Utopique sentiment ou réalité suggestive ?

 

Enfin, pour la première fois, tous les drapeaux du monde se reconnaissent en même temps comme symbole inaliénable solidaire à H’aïti.
Fallait-il un autre Boukman Dutty pour remettre au mât de l’histoire la conscience haïtienne ?
En la personne de Wilson Joseph, alias Lanmò san jou, l’histoire se répète et attire le regard sur le martyr haïtien.

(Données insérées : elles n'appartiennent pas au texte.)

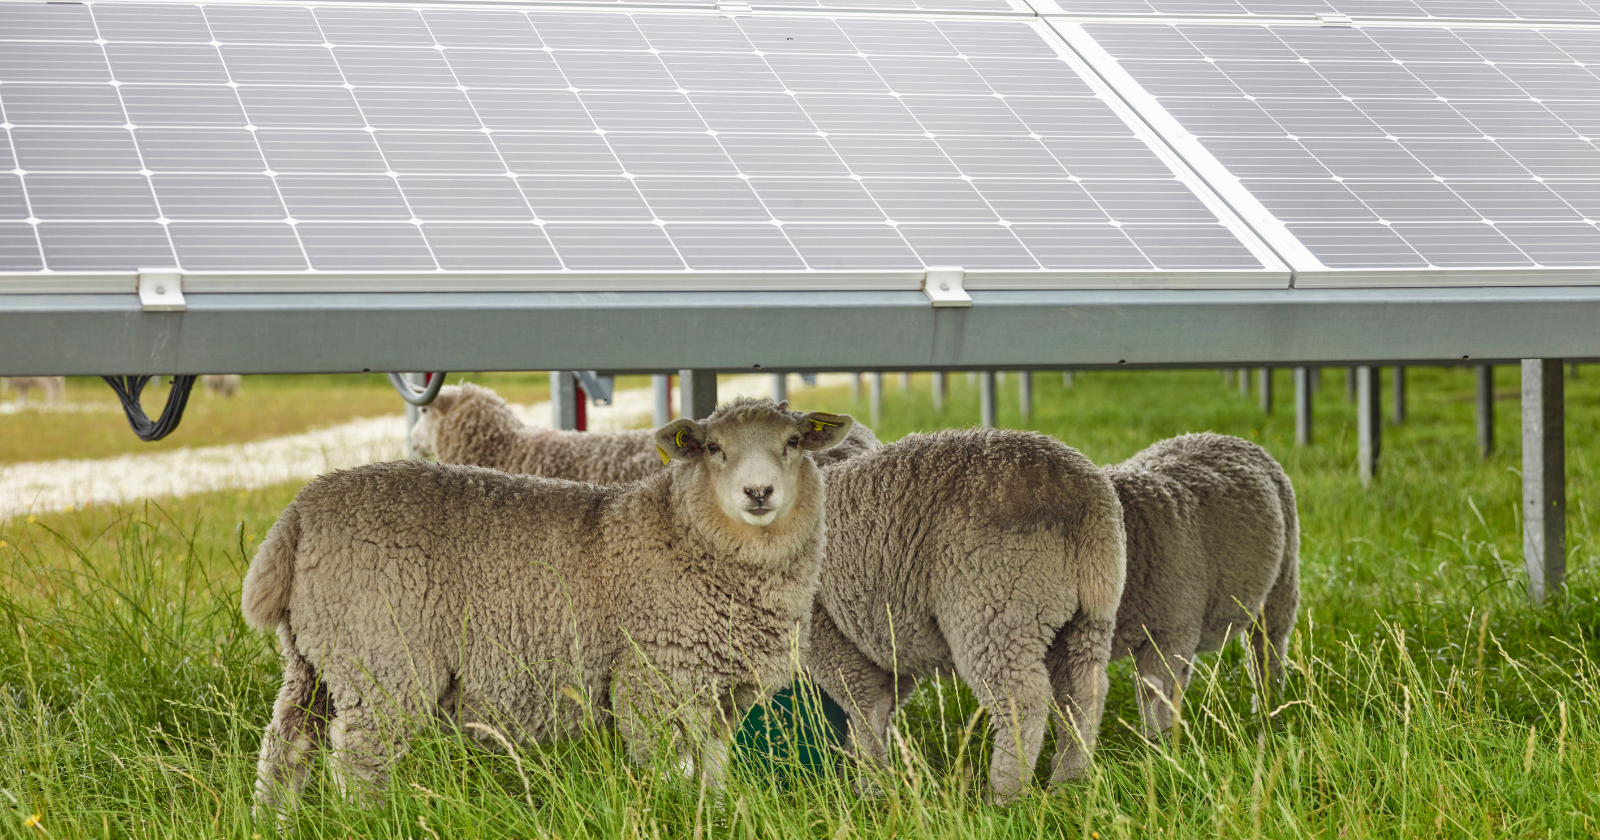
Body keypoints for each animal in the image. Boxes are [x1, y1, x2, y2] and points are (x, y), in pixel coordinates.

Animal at [241, 398, 856, 814]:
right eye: (713, 449)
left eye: (793, 443)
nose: (759, 493)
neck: (681, 534)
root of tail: (299, 513)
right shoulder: (651, 681)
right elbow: (667, 772)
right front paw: (675, 816)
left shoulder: (719, 695)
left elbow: (711, 773)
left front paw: (715, 816)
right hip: (382, 658)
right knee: (357, 762)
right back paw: (366, 819)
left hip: (314, 657)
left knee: (286, 749)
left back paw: (274, 821)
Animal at [805, 429, 1127, 802]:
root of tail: (1085, 498)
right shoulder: (891, 643)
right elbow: (884, 704)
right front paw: (870, 772)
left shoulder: (826, 633)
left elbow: (863, 706)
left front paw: (870, 784)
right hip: (1087, 619)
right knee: (1084, 690)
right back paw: (1070, 779)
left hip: (994, 605)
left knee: (1023, 700)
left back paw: (1004, 794)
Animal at [1102, 433, 1299, 738]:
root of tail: (1221, 436)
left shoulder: (1169, 632)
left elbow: (1152, 696)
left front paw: (1158, 745)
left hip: (1279, 587)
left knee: (1266, 654)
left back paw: (1267, 712)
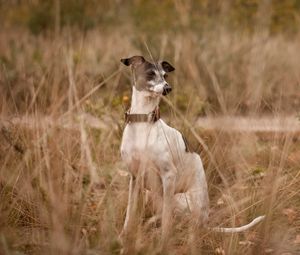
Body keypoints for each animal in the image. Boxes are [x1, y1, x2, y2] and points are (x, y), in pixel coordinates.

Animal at [119, 55, 264, 247]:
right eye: (150, 73)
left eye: (165, 75)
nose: (168, 88)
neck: (143, 122)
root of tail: (205, 222)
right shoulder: (134, 177)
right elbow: (129, 213)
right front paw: (123, 237)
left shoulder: (168, 175)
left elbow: (166, 219)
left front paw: (163, 242)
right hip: (153, 195)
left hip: (177, 198)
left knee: (181, 223)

Le peuple d’Haïti réduit à sa plus vile expression ne savait plus sur qui compter pour exprimer sa rogne et son ras-le-bol des excès, abus et discrimination commis à son égard. Durant toutes ces années, 217 ans après son indépendance Haïti souffre toujours, plus que jamais, de mauvais traitement et d’esclavagisme de la part de ses plus proches voisins. La république dominicaine en première ligne, servant de courroie d’intervention et de discrimination aux autres alliés du colonialisme sauvage, se porte garante de ces excès et de cette décente aux enfers, en chute libre, d’Haïti. Les dominicains sont allés jusqu’à dénaturaliser leurs propres citoyens, simplement parce qu’ils sont de parents haïtiens. Que faut-il de plus pour comprendre que l’homme haïtien au regard du monde est un pestiféré qu’il faut à tout prix éliminer du rang des humains ?
Aujourd’hui par l’action ultime, encore une fois, Lanmò San Jou a dit son dernier mot. Car il en a eu marre de la léthargie des haïtiens, de la complicité des autorités du monde, de son monde, dans l’exercice d’un cannibalisme politique, économique et social. Celles et ceux qui ont compris son action, à sa juste valeur, peinent à l’applaudir ayant peur des représailles qui s’ensuivraient. Son action demeure toujours symbolique jusqu’à cette heure, n’ayant pas commis de crime en captivant le regard de ce qui représente pour lui le nœud gordien dans la redéfinition d’un rapport de force géopolitique entre Haïti et le reste du monde, l’attention du plus puissant prédateur des temps modernes, les États-Unis d’Amérique, le policier du monde, lequel lui a mis le genoux sur le cou pour qu’il meurt.
Ne pas pouvoir ou vouloir dire la vérité et agir, au moins la vérité, dans de telles conditions signifie accepter son sort et se reconnaître dans la catégorie de bétail, bon à abattre, sans considération aucune pour le droit et la liberté acquise au prix de grands efforts, au prix du sang et des nombreuses victimes de la guerre contre l’esclavage.
Ce faisant, Lanmò San Jou et ses camarades, désespérés, ont choisi de s’immoler en grand caractère devant le refus des ploutocrates nationaux et internationaux à respecter le droit et l’insigne républicain du peuple haïtien dans toute sa dignité.
Tout homme doué de bon sens devrait s’associer à l’esprit de Lanmò San Jou et lui demander de libérer les otages car il a déjà accompli ce pour lequel l’histoire lui sera éternellement reconnaissant: Dire au premier chef que c’en est assez !
Ce sacrifice lui vaut les honneurs des souverains, et la souveraineté nationale d’Haïti vient de dire à ses ravisseurs que tout pour lui n’est pas perdu. S’il décide d’aller plus loin dans sa requête ne lui tenons point rigueur car il faut comprendre sa douleur. Mais en libérant les otages il ferait preuve d’humilité malgré la grivoiserie et la méchanceté des hommes qui l’ont conduit et forcé à devenir ce qu’il est vraiment : un otage qui s est libéré tout seul et a libéré sa conscience de l’étreinte raciste et criminelle des esclavagistes. Comme l’avaient fait ses ancêtres africains avant l’Indépendance d’Haïti, Lanmô San Jou s’est placé au dessus de la mêlée.
Cher compatriote, si tu as commis un ou des crimes, que Dieu te pardonne. Tu es le seul à savoir combien tu as souffert, de quelle hauteur tu as suivi ce courant pour en arriver là. Quoiqu’il advienne, ton nom restera gravé à jamais dans le grand livre d’Haïti.